The most annoying issue is with final classes, but we've handled that with wrappers (as in the example).
We've used the CgLib method recording for other scenarios, such as UI component to model binding, and apart from having to perform the CgLib wrapping method call, bean(…) or bind(..), it has worked quite well and people have enjoyed working with it as it solves more problems than it creates. It allows them work with the Java API without having to adhere to a specific api (other than the wrapping) or resort to strings/xml or other approaches to solving this problem.
/Jeppe
Alex says:
Added on December 2nd, 2006 at 10:01 am -QuoteYes, I had toyed around with a similar idea. My Spring-less alternative was a two fold approach.
Implement dependency injection as "your individual components get their dependencies injected externally" and "you have several classes/components which assemble smaller components and inject their dependencies".
These "assembler" classes can be helped with what I call a "lazy-proxy". Your assembler looks exactly like your MyConfig class, sans annotations. But instead of instantiating it directly, you instantiate it via a Proxy factory which creates classes that implement MyConfig delegating to the actual MyConfig class, but maintaining a lazy cache (i.e. the result of the first rod() call is cached, subsequent calls return the cached object).
The problem here is that you need interfaces, which can be annoying.
OTOH, this allows you to have "configuration interfaces". At work, we split our configuration in lots of beans xml files.

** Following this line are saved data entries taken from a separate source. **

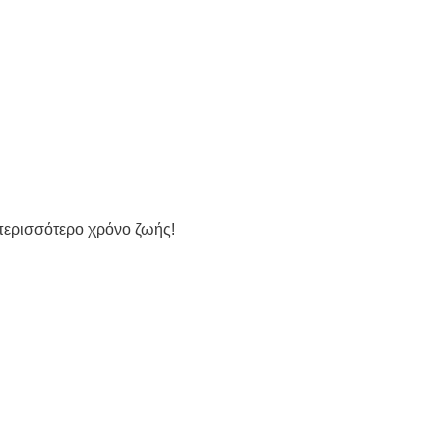
περισσότερο χρόνο ζωής!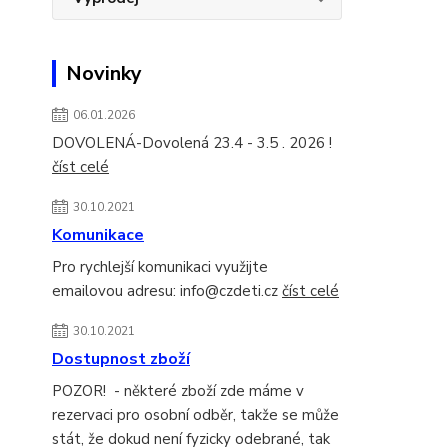
Novinky
06.01.2026
DOVOLENÁ-Dovolená 23.4 - 3.5 . 2026 !
číst celé
30.10.2021
Komunikace
Pro rychlejší komunikaci využijte
emailovou adresu: info@czdeti.cz
číst celé
30.10.2021
Dostupnost zboží
POZOR! - některé zboží zde máme v
rezervaci pro osobní odběr, takže se může
stát, že dokud není fyzicky odebrané, tak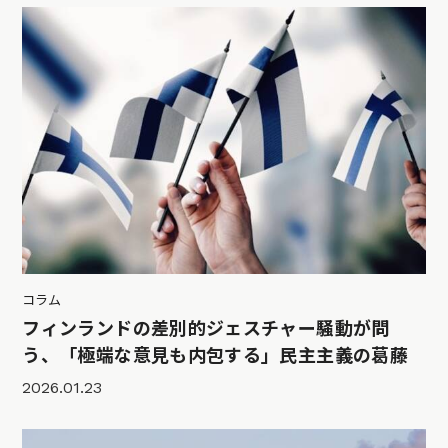
コラム
フィンランドの差別的ジェスチャー騒動が問
う、「極端な意見も内包する」民主主義の葛藤
2026.01.23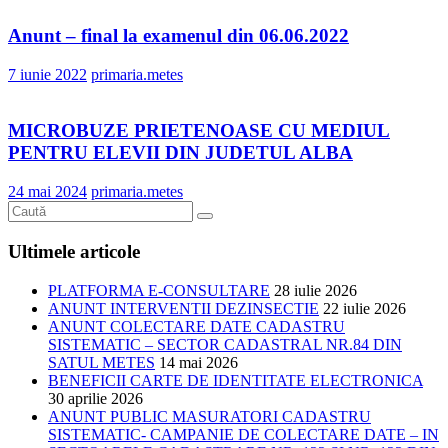
Anunt – final la examenul din 06.06.2022
7 iunie 2022
primaria.metes
MICROBUZE PRIETENOASE CU MEDIUL
PENTRU ELEVII DIN JUDETUL ALBA
24 mai 2024
primaria.metes
Ultimele articole
PLATFORMA E-CONSULTARE
28 iulie 2026
ANUNT INTERVENTII DEZINSECTIE
22 iulie 2026
ANUNT COLECTARE DATE CADASTRU
SISTEMATIC – SECTOR CADASTRAL NR.84 DIN
SATUL METES
14 mai 2026
BENEFICII CARTE DE IDENTITATE ELECTRONICA
30 aprilie 2026
ANUNT PUBLIC MASURATORI CADASTRU
SISTEMATIC- CAMPANIE DE COLECTARE DATE – IN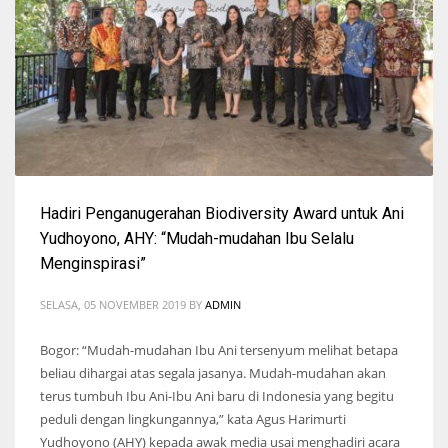
Hadiri Penganugerahan Biodiversity Award untuk Ani
Yudhoyono, AHY: “Mudah-mudahan Ibu Selalu
Menginspirasi”
SELASA, 05 NOVEMBER 2019
BY
ADMIN
Bogor: “Mudah-mudahan Ibu Ani tersenyum melihat betapa
beliau dihargai atas segala jasanya. Mudah-mudahan akan
terus tumbuh Ibu Ani-Ibu Ani baru di Indonesia yang begitu
peduli dengan lingkungannya,” kata Agus Harimurti
Yudhoyono (AHY) kepada awak media usai menghadiri acara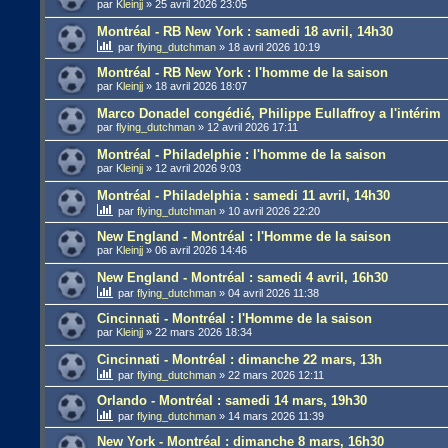
par
Kleinjj
»
25 avril 2026 23:05
Montréal - RB New York : samedi 18 avril, 14h30
par
flying_dutchman
»
18 avril 2026 10:19
Montréal - RB New York : l'homme de la saison
par
Kleinjj
»
18 avril 2026 18:07
Marco Donadel congédié, Philippe Eullaffroy a l'intérim
par
flying_dutchman
»
12 avril 2026 17:11
Montréal - Philadelphie : l'homme de la saison
par
Kleinjj
»
12 avril 2026 9:03
Montréal - Philadelphia : samedi 11 avril, 14h30
par
flying_dutchman
»
10 avril 2026 22:20
New England - Montréal : l'Homme de la saison
par
Kleinjj
»
06 avril 2026 14:46
New England - Montréal : samedi 4 avril, 16h30
par
flying_dutchman
»
04 avril 2026 11:38
Cincinnati - Montréal : l'Homme de la saison
par
Kleinjj
»
22 mars 2026 18:34
Cincinnati - Montréal : dimanche 22 mars, 13h
par
flying_dutchman
»
22 mars 2026 12:11
Orlando - Montréal : samedi 14 mars, 19h30
par
flying_dutchman
»
14 mars 2026 11:39
New York - Montréal : dimanche 8 mars, 16h30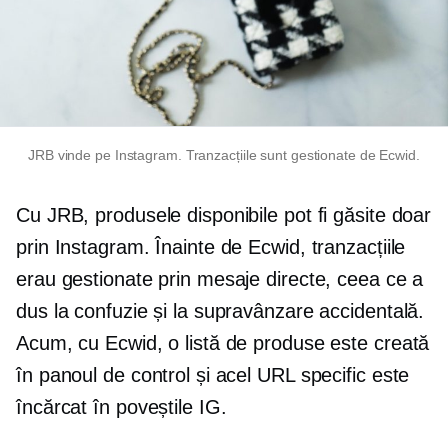
JRB vinde pe Instagram. Tranzacțiile sunt gestionate de Ecwid.
Cu JRB, produsele disponibile pot fi găsite doar
prin Instagram. Înainte de Ecwid, tranzacțiile
erau gestionate prin mesaje directe, ceea ce a
dus la confuzie și la supravânzare accidentală.
Acum, cu Ecwid, o listă de produse este creată
în panoul de control și acel URL specific este
încărcat în poveștile IG.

We also have alternative configurations (i.e. a JDBC DAO, an Hibernate DAO, etc.) which can be used; these "implement" some beans (i.e. both JDBC DAO and Hibernate DAO provide a "booksDAO" bean)- it would be nice to have a notion of Bean Config interface which specifies a set of beans that a bean.xml file must declare.
Costin Leau says:
Added on December 2nd, 2006 at 2:04 pm -QuoteGuys, just wanted to inform you that I've moved the project structure to maven2 so now compiling and running the tests should be straight forward.
Deniz Oguz says:
Added on December 2nd, 2006 at 3:36 pm -QuoteThis is a very helpful feature. Our main context xml file is import of other xml files. We may go with a hybrid option and keep our main xml and replace other xml files with annotations. This may provide more static safety. Actually it is a matter of preference, and I always prefer annotation to xml.